現金・預金の相続について

相続が発生したことにより銀行預金口座が凍結された場合、相続人は葬式費用や亡くなられた方の債務(病院代、クレジットの支払等)の支払いをするために亡くなられた方の口座から自由に現金を引き落とすことができなくなります。相続が発生した直後はまとまったお金が必要となるため、相続人がある程度まとまったお金を保有していればいいのですが、もし亡くなられた方の現預金をあてにしている場合は注意が必要となります。

口座凍結のタイミング

亡くなられた方の口座は金融機関がその方が亡くなられたという事実を知ることにより、口座が凍結されます。ですので、一般的には亡くなられてすぐに凍結されるというよりは、残高証明書の発行等、相続手続きのために相続人が金融機関の窓口に訪れた時に凍結されるのが一般的となります。そのほかでは、新聞のお悔やみ蘭に掲載する場合や有名人の場合には亡くなられたことを金融機関がすぐに知ることができるため、口座凍結がすぐなされる場合もあります。

口座凍結前に現金を引き下ろしてもいいか

亡くなられてから口座凍結がされるまでの間に、葬式費用等の支払のために口座から現金を引き下ろしてもいいかという質問を受けることがあります。

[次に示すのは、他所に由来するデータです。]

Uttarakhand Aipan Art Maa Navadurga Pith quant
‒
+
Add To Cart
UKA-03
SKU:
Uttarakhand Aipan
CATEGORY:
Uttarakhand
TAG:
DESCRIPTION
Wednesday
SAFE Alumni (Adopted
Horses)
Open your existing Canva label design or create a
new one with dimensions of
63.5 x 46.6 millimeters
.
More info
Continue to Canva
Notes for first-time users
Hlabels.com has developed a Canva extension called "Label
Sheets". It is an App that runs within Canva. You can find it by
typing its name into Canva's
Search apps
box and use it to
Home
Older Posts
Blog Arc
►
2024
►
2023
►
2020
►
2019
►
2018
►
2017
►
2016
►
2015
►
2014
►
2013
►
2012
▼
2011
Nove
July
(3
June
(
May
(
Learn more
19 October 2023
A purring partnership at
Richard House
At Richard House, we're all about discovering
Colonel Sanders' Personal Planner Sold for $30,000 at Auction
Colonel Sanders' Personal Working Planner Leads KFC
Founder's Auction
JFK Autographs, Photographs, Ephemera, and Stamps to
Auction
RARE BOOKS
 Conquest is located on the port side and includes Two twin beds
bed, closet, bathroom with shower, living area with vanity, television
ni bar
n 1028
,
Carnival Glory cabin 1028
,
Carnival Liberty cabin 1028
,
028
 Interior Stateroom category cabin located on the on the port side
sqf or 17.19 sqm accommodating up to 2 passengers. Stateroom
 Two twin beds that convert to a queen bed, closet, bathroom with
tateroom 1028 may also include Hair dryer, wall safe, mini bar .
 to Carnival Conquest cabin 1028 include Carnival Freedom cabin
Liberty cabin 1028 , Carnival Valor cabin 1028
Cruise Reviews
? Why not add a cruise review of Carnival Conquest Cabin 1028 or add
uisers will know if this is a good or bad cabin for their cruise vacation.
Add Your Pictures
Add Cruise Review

亡くなられてから遺産分割協議が成立するまでの間、相続財産は相続人の共有状態となるため、相続人の同意で亡くなられた方の支払のために引き下ろす分には問題はありません。

口座凍結解除

■遺産分割協議がまとまった場合
遺産分割協議がまとまり、亡くなられた方の口座凍結を解除する場合、詳細は窓口に電話確認する必要がありますが、大部分の金融機関では下記の書類が必要となります。

・亡くなった方の出生から死亡までの戸籍謄本
・相続人全員の戸籍謄本(代表者のみでいい場合もあります)
・相続人全員の印鑑証明書(代表者のみでいい場合もあります)
・通帳、カード、届出印
・遺産分割協議書

ただし、経験上、金融機関・支店・担当によって必要書類が変わることがあるため、口座凍結解除の際には予め金融機関の支店に電話をいれ、必要書類と電話対応をした担当の名前をメモすることをおすすめいたします。